Efforcez-vous d’aller vers des business models « as-a-service »
« Tout est service » va devenir le paradigme de la future Économie du résultat. À partir du moment où les clients n’auront plus besoin de détenir la pleine propriété de combinaisons de produits et services, ils se contentent de les utiliser discrétionnairement – « as a service » –, selon leurs besoins. En effet, les appareils intelligents et plus connectés produiront de grandes quantités de données ; elles serviront de base à tout une palette de nouveaux business models, fondés sur les données et le service. C’est une conséquence de la 2ème clé de réussite. Les produits connectés peuvent favoriser la création de services fondés sur les données, à condition cependant qu’une infrastructure digitale de support soit développée et capable d’être reconfigurée de différents manières pour engendrer de nouvelles chaînes de valeur et réseaux. Par exemple, grâce à la connectivité et aux appareils intelligents, Michelin a pu faire évoluer une partie de son activité, de la vente de pneus vers une garantie « as-a-service » de mobilité et de sécurité.
Créez des écosystèmes et gérez-les
Aucune entreprise ne sera capable à elle seule de détenir toute la chaîne de valeur digitale, à un stade avancé de l’Économie du résultat. Dans l’univers mondialisé et évolué de l’IIoT, des entreprises « sans frontières » orchestreront et géreront leurs écosystèmes multidimensionnels. Fournisseurs, clients, partenaires technologiques, start-ups, universités, concurrents, sous-traitants, franchisés et distributeurs en feront partie. Tous seront des éléments d’une entité économique symbiotique et poreuse, installée au cœur d’un écosystème économique. Les dirigeants d’entreprise devront privilégier la concentration pour avoir une vue d’ensemble, créer et composer l’écosystème. Associer leur connaissance du produit et du client avec l’expertise des processus et des technologies de partenaires externe sera la norme plutôt que l’exception.
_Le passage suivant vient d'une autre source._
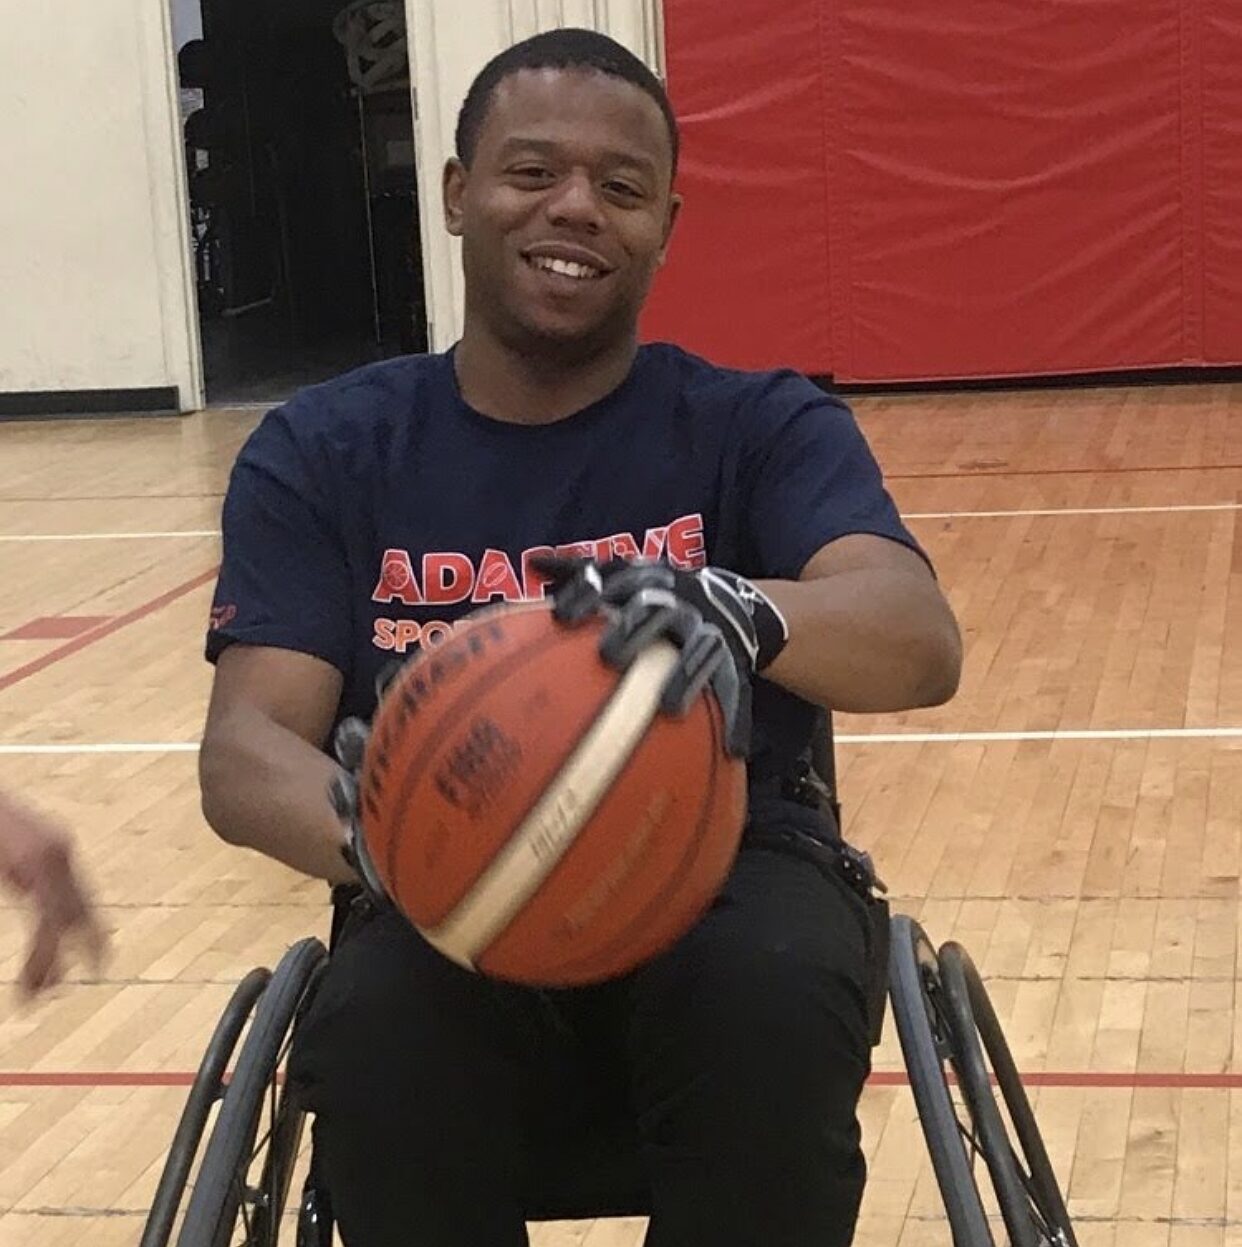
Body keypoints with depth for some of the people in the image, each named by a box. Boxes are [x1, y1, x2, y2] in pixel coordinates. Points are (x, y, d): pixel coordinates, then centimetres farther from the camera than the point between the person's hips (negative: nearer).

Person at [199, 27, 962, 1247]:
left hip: (722, 875, 0)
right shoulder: (322, 454, 4)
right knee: (374, 1026, -33)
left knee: (777, 988, -35)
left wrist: (740, 614, -41)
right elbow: (246, 746, -7)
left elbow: (921, 644, -17)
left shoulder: (763, 426, 1)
À la concurrence entre des entreprises se substituera une concurrence entre des écosystèmes digitaux dynamiques et leurs principaux acteurs. Heureusement, les entreprises n’auront plus besoin de détenir en interne toutes leurs capacités digitales, ni même la plupart. Mais la dynamique d’assemblage de ces capacités sera un atout concurrentiel capital. Être capable d’analyser, d’envisager différentes options et d’instaurer des schémas de participation au sein des écosystèmes sont autant des capacités nouvelles et essentielles dont les entreprises ne pourront se passer. Ce nouvel état d’esprit est à des années-lumière de l’exercice des traditionnelles relations fournisseurs qui, même si elles ont pu bien fonctionner autrefois, n’auront plus leur place dans ce nouveau monde.